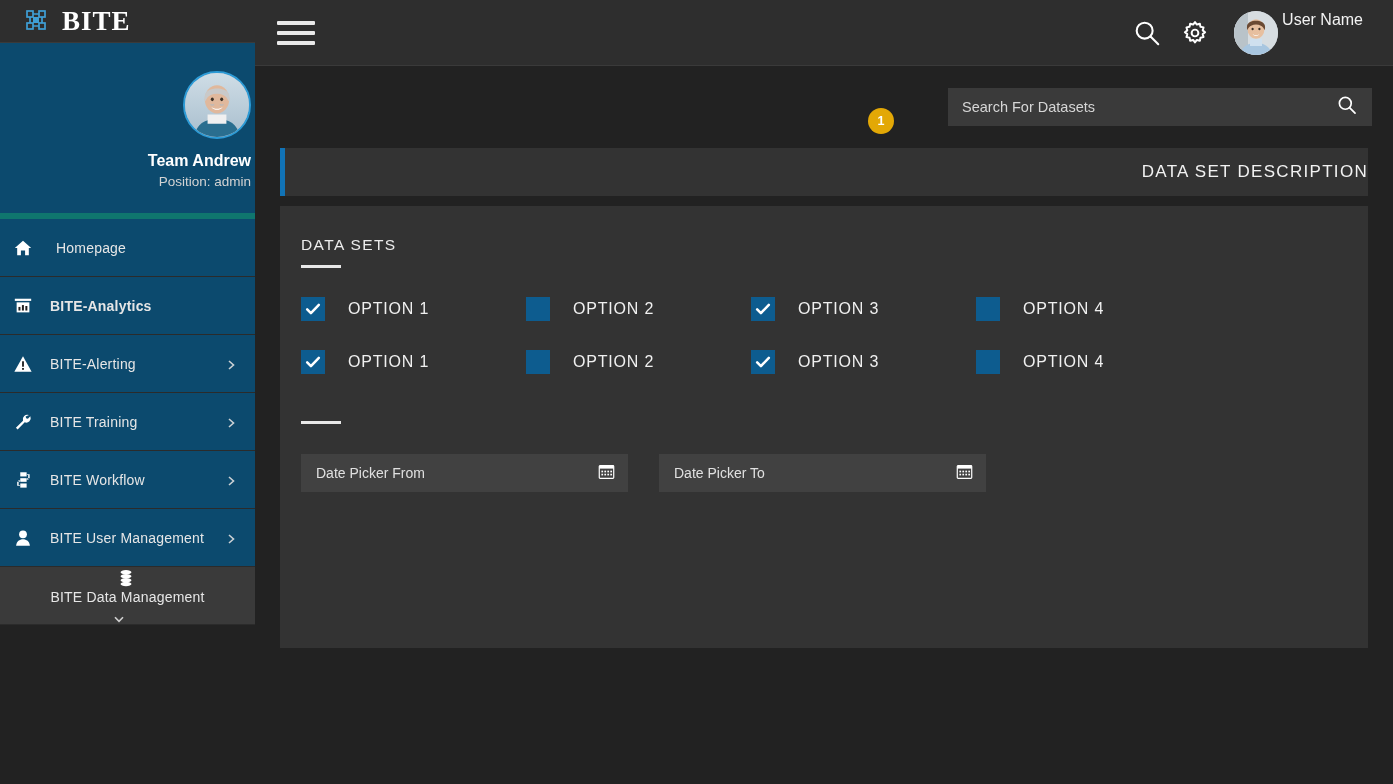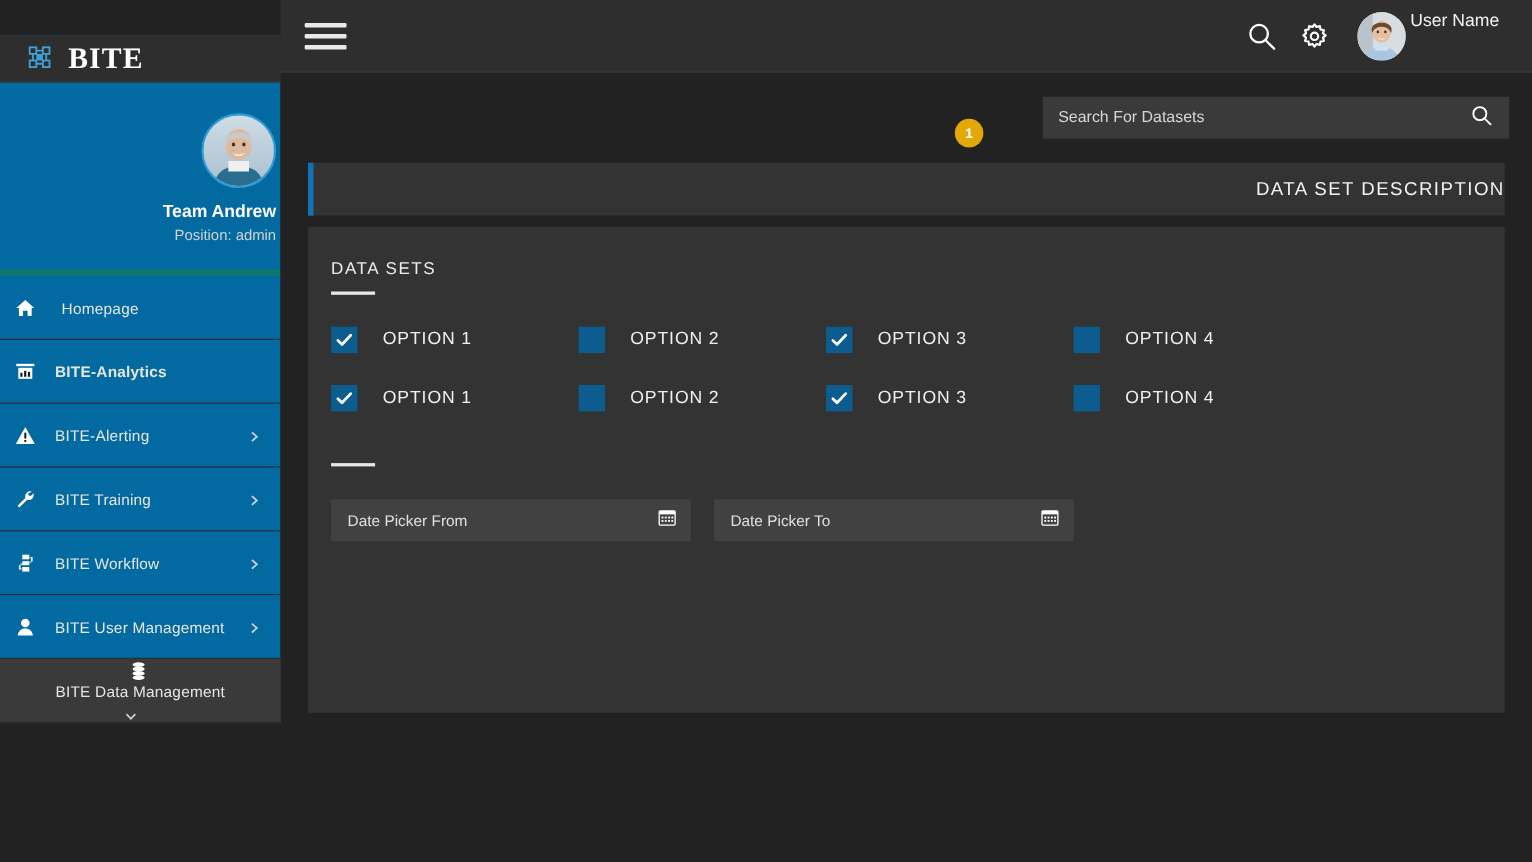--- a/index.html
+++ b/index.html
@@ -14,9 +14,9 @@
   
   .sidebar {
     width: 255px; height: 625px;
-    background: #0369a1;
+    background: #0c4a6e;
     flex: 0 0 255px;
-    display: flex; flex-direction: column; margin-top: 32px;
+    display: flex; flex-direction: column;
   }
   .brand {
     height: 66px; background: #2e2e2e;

==

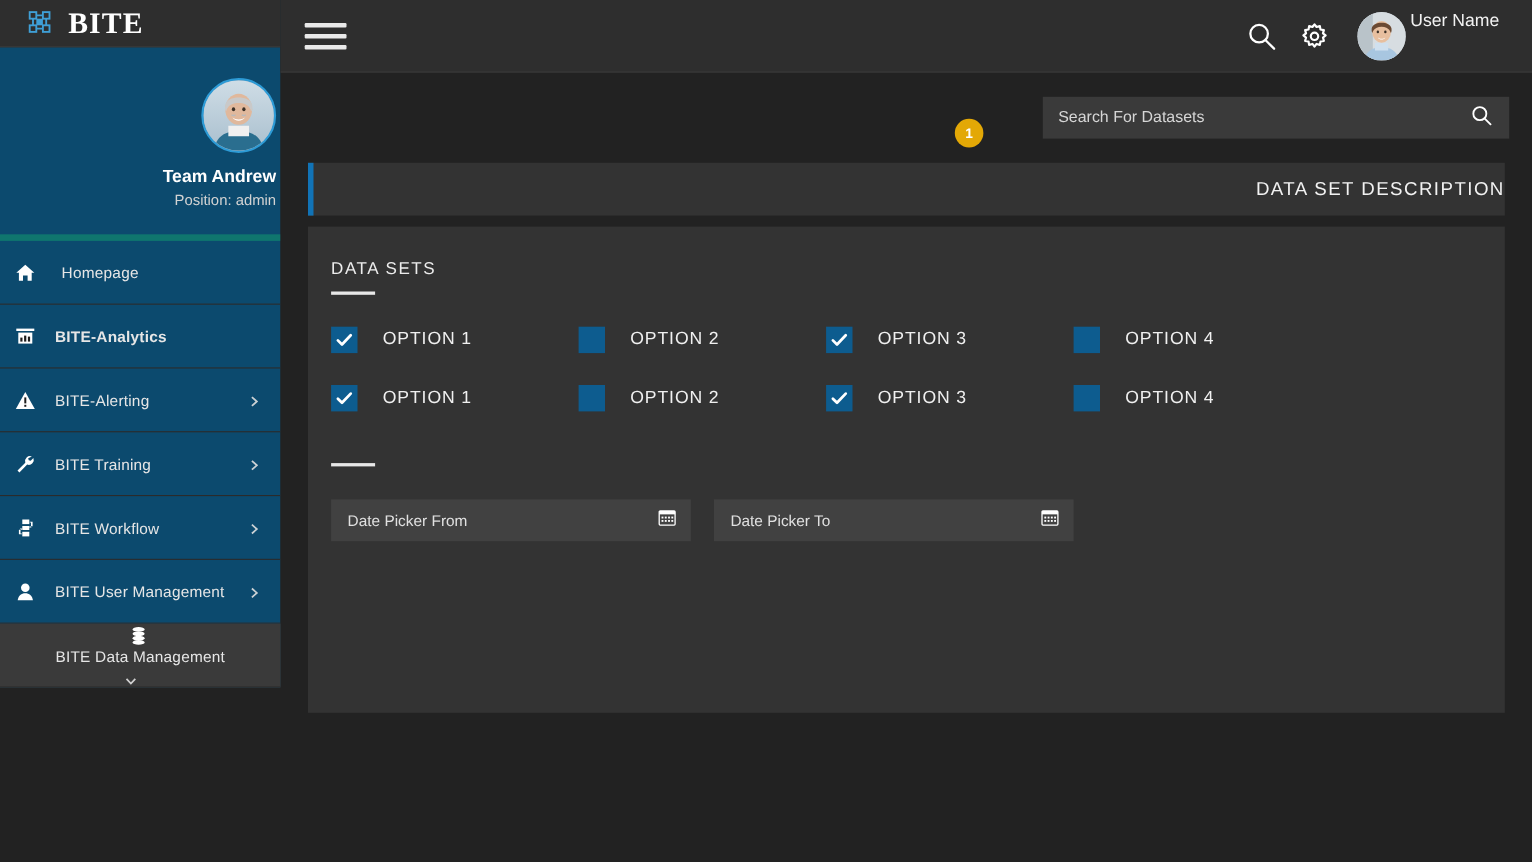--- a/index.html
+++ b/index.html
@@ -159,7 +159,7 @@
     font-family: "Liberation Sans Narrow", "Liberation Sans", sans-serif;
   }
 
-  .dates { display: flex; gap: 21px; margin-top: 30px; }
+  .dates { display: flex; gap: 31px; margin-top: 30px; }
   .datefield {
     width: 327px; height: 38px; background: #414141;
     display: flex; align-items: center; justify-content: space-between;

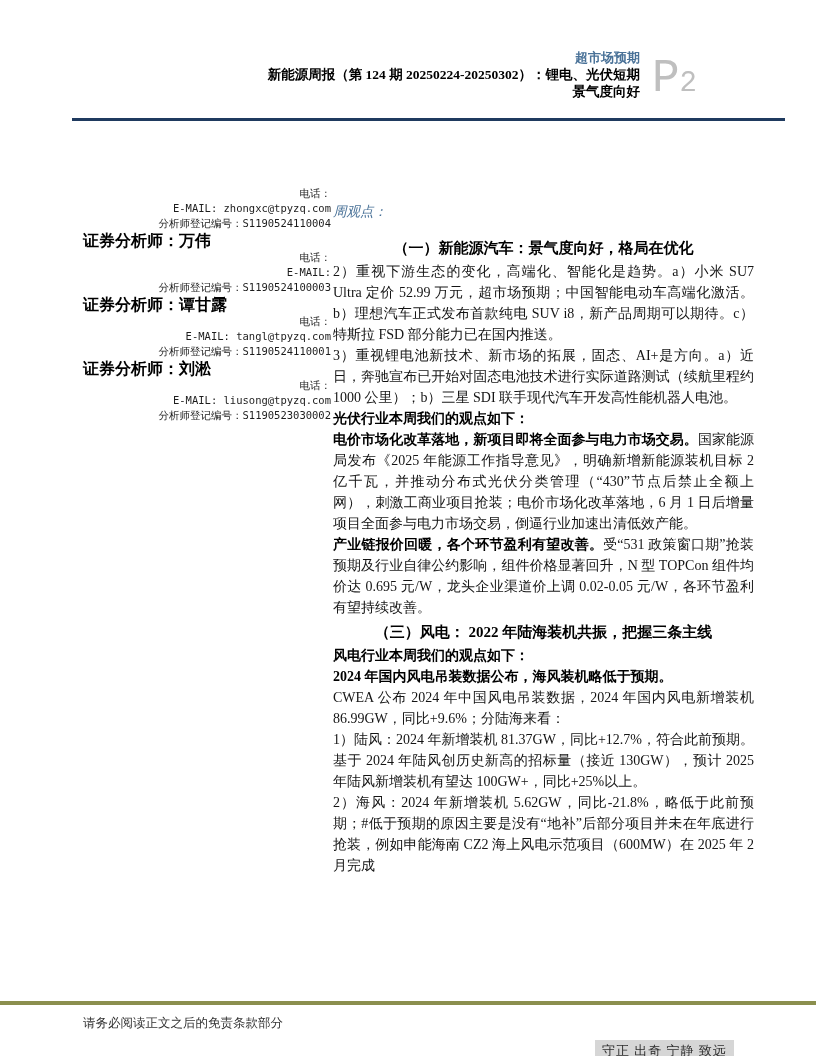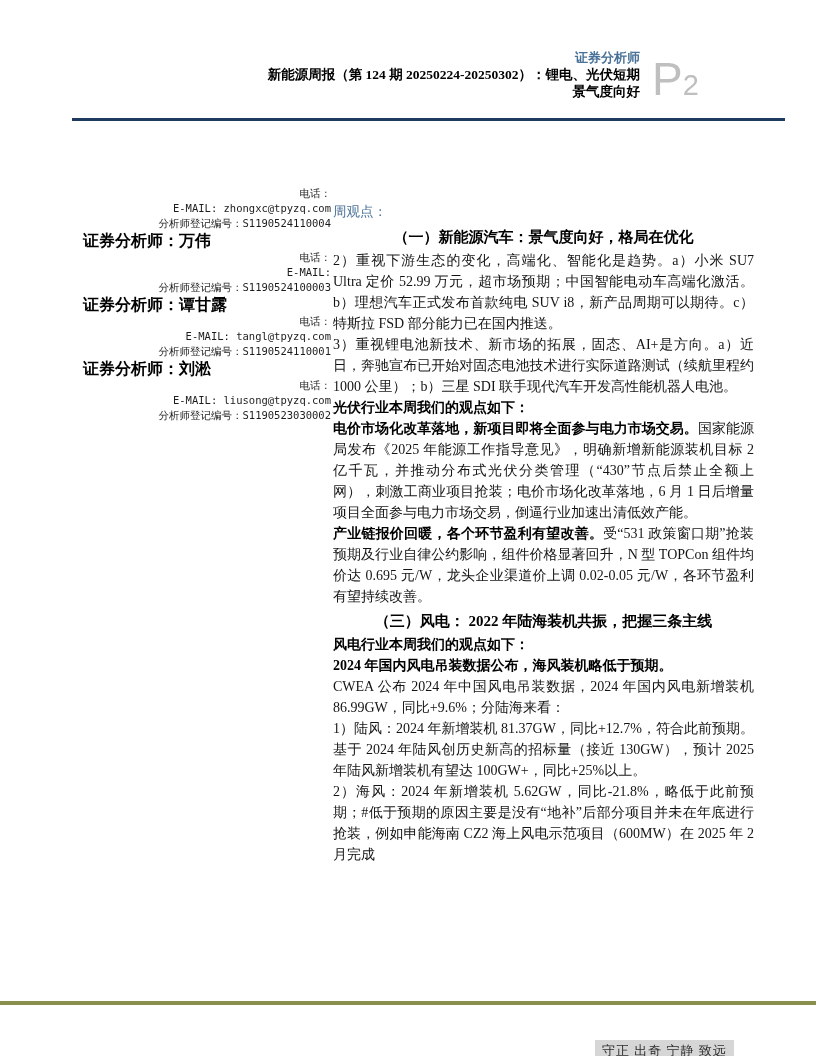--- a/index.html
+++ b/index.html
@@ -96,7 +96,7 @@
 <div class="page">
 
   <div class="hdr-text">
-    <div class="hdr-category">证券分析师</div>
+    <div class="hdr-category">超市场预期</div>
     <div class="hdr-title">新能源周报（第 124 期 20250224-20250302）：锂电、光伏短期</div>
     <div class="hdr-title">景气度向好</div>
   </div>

### Work to be completed
Copy out each line of the listing where the string "margin" appears.

### Response box
-    display: flex; flex-direction: column; margin-top: 32px;
-  .dates { display: flex; gap: 21px; margin-top: 30px; }
+  .dates { display: flex; gap: 31px; margin-top: 30px; }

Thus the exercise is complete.